Mr Varoufakis enraged his debt negotiating opponents prior to the referendum when he said creditors were waging “terrorism” on Greeks in order to make them accept austerity.

“What they’re doing with Greece has a name: terrorism,” he said on Sunday.

“Why have they forced us to close the banks? To frighten people. And when it’s about spreading terror, that is known as terrorism.”

The referendum, held overnight on Sunday, delivered a landslide result to reject the austerity plan favoured by creditors and campaign to make a new plan.

Greeks voted 61.3 per cent against the current austerity plan and 38.7 per cent for it with a turnout of 62.5 per cent.

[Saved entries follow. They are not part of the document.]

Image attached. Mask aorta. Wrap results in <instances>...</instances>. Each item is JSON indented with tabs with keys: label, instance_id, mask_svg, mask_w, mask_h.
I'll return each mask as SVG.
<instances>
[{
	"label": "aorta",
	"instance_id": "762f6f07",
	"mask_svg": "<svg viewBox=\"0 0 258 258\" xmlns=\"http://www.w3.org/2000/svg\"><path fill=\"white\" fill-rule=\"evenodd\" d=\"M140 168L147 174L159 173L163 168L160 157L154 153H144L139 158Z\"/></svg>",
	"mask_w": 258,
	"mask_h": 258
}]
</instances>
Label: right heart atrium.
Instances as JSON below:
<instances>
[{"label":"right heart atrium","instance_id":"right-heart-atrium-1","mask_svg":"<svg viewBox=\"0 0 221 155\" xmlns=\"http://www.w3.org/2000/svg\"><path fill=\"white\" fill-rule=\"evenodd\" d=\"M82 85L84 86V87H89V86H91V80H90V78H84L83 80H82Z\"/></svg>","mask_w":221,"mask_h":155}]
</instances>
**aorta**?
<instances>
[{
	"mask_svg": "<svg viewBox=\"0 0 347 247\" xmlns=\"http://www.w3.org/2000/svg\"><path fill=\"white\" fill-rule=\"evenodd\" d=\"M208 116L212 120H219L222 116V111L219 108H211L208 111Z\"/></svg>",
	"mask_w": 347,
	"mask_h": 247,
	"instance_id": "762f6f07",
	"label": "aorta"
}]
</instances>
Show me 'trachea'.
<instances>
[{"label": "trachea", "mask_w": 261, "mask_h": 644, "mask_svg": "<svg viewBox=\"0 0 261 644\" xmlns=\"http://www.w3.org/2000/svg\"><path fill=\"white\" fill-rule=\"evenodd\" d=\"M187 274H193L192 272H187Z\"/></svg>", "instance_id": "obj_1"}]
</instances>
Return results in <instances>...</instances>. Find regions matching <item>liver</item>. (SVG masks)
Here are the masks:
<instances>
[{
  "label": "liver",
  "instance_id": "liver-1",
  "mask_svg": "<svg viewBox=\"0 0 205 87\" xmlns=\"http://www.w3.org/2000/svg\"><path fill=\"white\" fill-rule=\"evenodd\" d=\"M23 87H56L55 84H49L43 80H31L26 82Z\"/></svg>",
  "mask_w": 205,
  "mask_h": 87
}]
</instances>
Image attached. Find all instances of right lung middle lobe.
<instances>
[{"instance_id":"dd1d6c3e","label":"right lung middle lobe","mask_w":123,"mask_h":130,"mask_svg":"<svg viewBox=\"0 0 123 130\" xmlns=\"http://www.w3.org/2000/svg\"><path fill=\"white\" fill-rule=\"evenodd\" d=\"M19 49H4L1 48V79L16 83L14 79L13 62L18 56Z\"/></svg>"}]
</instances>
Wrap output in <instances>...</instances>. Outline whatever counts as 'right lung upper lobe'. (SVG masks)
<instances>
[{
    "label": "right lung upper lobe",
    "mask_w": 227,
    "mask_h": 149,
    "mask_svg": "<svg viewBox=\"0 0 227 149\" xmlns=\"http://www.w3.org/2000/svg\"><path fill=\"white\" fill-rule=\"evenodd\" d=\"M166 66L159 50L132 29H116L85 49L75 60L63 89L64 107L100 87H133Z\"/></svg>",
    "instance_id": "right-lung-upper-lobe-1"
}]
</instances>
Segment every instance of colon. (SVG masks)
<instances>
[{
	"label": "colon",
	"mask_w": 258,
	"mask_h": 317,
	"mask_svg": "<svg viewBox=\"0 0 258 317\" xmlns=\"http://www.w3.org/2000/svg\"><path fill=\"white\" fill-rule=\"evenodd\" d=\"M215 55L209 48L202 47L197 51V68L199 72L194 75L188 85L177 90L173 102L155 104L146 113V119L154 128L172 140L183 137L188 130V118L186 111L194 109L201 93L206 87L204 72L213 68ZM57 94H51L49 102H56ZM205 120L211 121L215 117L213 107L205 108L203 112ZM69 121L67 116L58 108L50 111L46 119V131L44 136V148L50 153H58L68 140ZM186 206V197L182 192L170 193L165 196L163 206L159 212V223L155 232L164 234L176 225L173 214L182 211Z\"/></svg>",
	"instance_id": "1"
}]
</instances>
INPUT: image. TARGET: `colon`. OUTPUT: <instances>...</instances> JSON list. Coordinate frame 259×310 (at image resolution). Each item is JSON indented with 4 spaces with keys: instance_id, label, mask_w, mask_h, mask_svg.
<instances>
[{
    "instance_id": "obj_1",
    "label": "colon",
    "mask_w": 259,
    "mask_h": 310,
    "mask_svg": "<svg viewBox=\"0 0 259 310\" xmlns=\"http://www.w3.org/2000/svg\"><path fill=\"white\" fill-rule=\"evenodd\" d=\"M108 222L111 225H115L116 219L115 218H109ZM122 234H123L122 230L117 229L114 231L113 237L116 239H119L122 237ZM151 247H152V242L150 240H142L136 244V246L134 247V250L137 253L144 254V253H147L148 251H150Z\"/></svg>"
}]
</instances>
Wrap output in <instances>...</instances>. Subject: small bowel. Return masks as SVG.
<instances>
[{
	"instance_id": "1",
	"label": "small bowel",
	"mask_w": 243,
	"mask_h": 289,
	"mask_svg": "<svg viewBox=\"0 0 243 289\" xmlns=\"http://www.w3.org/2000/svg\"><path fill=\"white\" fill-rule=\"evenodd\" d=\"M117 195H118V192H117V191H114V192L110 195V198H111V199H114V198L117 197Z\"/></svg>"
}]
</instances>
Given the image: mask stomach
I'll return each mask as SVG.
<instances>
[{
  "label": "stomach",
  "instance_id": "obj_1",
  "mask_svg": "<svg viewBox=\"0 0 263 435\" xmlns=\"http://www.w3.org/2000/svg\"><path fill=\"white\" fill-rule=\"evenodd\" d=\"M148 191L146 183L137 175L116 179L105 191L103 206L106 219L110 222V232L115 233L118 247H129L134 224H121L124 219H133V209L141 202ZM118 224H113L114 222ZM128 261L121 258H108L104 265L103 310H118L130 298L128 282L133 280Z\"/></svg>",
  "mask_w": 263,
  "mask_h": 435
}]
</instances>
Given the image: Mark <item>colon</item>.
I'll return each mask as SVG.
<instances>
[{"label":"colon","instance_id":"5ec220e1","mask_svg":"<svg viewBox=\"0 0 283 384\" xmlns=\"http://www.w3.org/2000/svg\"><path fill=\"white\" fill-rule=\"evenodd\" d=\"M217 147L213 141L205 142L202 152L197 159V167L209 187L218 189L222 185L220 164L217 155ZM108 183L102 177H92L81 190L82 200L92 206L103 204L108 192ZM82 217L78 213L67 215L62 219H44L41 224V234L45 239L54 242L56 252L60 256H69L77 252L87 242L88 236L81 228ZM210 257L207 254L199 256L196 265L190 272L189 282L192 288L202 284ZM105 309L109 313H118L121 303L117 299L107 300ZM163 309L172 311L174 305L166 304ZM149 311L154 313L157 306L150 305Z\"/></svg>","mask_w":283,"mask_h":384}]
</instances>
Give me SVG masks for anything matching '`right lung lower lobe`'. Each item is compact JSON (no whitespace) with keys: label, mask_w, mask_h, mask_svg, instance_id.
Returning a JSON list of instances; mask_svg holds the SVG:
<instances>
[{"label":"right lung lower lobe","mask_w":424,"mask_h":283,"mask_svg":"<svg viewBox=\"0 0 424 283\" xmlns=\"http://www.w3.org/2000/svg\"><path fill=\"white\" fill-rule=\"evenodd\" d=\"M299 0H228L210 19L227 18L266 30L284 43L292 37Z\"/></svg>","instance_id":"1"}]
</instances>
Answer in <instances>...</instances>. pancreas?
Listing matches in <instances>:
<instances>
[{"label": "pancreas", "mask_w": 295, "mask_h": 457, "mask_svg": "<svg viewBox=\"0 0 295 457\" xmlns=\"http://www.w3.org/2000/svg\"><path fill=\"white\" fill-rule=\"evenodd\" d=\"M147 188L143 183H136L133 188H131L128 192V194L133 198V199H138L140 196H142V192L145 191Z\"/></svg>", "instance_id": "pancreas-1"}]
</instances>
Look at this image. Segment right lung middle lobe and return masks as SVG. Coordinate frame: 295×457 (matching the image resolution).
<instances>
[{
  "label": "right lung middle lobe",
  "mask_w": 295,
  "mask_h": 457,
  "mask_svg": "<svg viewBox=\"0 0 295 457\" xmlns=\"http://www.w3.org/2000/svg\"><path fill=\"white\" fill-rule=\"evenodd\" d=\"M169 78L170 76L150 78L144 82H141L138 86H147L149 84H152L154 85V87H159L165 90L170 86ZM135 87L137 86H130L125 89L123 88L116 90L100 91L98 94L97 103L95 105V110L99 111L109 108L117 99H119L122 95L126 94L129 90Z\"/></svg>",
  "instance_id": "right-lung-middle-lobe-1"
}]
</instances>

Greece owes the International Monetary Fund and other European nations about 240 billion euros and is facing a catastrophic default that some suggest could end in another global recession.

What happens next?

The jubilation at the ‘no’ result on Athens streets was a happy side to a sad situation, as ATMs in the country run out of money and banks consider rationing cash withdrawals at about 20 euros a day.

Greek Prime Minister Alexis Tsipras said the no vote would force creditors to negotiate more favourably towards a restructure of the debt.

The euro rose after Mr Varoufakis’s announcement, which was expected to renew hopes that the creditors – the European Central Bank, the European Commission and the International Monetary Fund (IMF) – could be persuaded back to the negotiating table despite the country’s decisive rejection of the reforms they were demanding in return for the release of a final tranche of bailout funds.

German chancellor Angela Merkel was to meet with French leader Francois Hollande in Paris amid a flurry of other meetings to size up the implications of the vote.

With the ramifications still unclear and some analysts putting the chances of a Greek exit from the eurozone at “very high”, European Commission head Jean-Claude Juncker is set to hold a teleconference with ECB chief Mario Draghi, Mr Tusk and Eurogroup head Jeroen Dijsselbloem.

German and French finance ministers are set for talks beginning in Warsaw at 7pm (AEST), while the Euro Working Group of top treasury officials will meet in Brussels.

European Union president Donald Tusk said an emergency eurozone summit would be held on Tuesday.